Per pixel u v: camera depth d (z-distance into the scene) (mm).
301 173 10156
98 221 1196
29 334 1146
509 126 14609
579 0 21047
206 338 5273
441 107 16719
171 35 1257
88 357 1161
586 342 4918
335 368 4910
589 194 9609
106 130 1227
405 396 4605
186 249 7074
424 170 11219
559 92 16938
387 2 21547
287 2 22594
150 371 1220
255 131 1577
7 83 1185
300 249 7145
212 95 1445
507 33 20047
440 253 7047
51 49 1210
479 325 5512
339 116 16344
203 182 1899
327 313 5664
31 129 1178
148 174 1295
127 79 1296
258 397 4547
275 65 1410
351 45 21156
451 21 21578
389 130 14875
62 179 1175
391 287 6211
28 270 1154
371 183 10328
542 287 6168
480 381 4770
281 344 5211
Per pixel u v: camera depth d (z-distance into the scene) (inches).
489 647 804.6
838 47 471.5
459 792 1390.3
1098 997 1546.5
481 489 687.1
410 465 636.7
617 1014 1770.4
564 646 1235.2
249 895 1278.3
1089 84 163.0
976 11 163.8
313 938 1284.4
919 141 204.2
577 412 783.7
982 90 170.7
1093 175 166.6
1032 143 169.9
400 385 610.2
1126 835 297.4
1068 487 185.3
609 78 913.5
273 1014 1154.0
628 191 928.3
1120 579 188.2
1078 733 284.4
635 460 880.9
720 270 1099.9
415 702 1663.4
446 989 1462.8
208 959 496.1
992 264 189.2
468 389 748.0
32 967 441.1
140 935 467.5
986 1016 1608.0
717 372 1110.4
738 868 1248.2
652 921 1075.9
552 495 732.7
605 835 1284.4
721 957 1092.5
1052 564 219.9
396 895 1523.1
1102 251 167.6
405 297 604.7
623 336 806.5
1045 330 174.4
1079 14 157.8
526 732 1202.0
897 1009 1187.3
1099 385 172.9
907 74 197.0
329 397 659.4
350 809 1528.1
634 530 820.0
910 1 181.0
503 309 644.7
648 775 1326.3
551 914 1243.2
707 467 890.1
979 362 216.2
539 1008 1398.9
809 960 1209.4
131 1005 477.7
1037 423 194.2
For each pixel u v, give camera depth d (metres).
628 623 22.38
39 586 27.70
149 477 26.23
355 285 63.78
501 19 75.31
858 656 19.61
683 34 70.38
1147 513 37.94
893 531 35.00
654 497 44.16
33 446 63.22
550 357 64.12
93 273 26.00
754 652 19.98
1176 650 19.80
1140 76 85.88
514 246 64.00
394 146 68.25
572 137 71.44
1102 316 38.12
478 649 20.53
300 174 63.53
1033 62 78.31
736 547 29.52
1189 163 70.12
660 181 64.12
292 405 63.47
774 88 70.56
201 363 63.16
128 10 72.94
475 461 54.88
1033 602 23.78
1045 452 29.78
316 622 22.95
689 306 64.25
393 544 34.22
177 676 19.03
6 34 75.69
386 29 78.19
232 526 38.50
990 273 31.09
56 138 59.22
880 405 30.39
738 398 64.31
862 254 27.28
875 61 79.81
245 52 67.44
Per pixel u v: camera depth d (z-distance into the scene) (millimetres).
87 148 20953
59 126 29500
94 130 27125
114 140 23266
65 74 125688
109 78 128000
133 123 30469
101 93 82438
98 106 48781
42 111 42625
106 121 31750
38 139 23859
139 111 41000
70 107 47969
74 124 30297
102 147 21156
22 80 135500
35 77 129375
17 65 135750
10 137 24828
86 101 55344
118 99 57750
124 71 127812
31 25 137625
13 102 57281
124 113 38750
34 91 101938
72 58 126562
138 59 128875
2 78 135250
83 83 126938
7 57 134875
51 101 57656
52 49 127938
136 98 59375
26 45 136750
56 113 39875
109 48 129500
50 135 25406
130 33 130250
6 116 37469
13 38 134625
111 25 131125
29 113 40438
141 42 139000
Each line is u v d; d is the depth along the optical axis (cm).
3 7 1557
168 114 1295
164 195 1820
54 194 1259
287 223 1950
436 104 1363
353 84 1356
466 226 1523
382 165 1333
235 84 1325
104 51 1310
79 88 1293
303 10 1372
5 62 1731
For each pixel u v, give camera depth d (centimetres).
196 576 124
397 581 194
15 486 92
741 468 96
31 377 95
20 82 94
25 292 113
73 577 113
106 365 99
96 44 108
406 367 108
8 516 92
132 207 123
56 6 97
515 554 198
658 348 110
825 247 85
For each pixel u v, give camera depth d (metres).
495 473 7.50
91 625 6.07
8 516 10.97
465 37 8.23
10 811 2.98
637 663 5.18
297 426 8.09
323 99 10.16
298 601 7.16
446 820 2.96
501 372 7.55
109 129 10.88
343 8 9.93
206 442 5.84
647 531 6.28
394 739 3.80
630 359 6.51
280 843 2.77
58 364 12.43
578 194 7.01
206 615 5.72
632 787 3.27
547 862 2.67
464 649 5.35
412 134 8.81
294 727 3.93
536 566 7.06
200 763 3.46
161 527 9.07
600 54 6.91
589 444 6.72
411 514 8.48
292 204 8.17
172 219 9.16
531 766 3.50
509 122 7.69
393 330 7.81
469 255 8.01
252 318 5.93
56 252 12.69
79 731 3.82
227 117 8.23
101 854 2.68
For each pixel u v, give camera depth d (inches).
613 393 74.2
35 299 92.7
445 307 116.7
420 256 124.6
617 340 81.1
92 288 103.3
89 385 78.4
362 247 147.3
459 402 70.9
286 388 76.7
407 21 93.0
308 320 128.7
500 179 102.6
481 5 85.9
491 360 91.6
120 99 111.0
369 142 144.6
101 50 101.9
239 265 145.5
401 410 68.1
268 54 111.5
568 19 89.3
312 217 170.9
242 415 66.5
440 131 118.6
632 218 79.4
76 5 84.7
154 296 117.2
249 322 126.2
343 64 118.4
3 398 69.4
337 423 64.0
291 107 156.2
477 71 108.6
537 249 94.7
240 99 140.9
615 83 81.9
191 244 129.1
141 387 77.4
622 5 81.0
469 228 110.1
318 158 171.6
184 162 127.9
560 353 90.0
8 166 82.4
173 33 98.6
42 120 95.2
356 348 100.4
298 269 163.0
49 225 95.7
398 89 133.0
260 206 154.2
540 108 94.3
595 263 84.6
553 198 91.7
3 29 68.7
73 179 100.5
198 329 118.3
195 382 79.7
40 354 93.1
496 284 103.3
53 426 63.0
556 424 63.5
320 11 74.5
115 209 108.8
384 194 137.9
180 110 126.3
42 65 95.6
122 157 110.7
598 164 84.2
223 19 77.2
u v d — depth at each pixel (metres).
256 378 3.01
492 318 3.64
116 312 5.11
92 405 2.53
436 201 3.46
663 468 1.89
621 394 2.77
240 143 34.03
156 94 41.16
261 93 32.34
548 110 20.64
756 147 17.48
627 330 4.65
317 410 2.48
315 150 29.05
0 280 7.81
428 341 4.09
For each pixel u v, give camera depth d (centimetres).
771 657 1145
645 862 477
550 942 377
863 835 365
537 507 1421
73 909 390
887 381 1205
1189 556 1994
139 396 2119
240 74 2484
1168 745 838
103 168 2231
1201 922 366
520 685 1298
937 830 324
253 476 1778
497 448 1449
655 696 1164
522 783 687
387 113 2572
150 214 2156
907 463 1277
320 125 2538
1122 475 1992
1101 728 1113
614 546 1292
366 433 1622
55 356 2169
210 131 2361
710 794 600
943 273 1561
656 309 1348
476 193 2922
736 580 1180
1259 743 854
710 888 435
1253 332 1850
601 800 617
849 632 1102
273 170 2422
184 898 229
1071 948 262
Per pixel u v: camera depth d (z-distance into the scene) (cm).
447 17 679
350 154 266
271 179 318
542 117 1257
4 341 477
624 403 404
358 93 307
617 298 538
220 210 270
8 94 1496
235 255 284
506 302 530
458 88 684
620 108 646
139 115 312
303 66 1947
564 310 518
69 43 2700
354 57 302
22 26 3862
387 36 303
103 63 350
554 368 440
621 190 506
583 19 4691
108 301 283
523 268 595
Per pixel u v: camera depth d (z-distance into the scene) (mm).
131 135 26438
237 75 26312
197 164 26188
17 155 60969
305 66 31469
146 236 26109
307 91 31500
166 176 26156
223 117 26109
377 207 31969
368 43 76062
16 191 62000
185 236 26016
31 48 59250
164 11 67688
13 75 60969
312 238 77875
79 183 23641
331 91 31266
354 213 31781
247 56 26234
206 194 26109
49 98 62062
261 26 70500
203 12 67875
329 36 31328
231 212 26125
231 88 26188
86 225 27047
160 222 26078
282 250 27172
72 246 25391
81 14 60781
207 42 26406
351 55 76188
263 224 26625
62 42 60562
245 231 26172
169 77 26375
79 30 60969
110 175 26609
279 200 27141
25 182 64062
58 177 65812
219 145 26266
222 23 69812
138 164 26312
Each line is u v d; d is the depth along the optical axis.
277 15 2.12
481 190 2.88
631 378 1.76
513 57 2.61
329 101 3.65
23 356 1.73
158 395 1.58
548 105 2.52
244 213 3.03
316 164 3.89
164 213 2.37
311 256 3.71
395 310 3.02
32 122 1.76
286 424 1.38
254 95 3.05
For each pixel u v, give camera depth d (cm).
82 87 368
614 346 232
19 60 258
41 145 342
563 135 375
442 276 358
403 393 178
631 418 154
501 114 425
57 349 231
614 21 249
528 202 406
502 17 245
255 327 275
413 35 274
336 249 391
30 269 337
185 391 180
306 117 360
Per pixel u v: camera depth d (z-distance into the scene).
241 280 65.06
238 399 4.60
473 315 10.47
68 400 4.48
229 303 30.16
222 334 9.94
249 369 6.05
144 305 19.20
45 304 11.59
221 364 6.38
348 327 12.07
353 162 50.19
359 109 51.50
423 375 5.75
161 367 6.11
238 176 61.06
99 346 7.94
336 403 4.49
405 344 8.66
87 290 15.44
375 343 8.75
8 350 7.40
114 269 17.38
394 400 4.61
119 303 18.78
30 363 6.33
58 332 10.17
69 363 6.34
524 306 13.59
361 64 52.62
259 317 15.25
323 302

=-=-=-=-=

Prompt:
Match on "distance": copy every line in the records that has it.

Expected output:
Per pixel u v: camera depth d (z-distance into the scene) (mm).
Per pixel u v: camera depth d (z-distance into the scene) (inches).
Per pixel u v: camera depth d (z-distance into the scene) (millimetres).
Per pixel u v: camera depth d (z-distance into the scene) (cm).
Per pixel u v: camera depth d (z-distance into the scene) (mm).
Per pixel u v: camera depth d (z-distance into the scene).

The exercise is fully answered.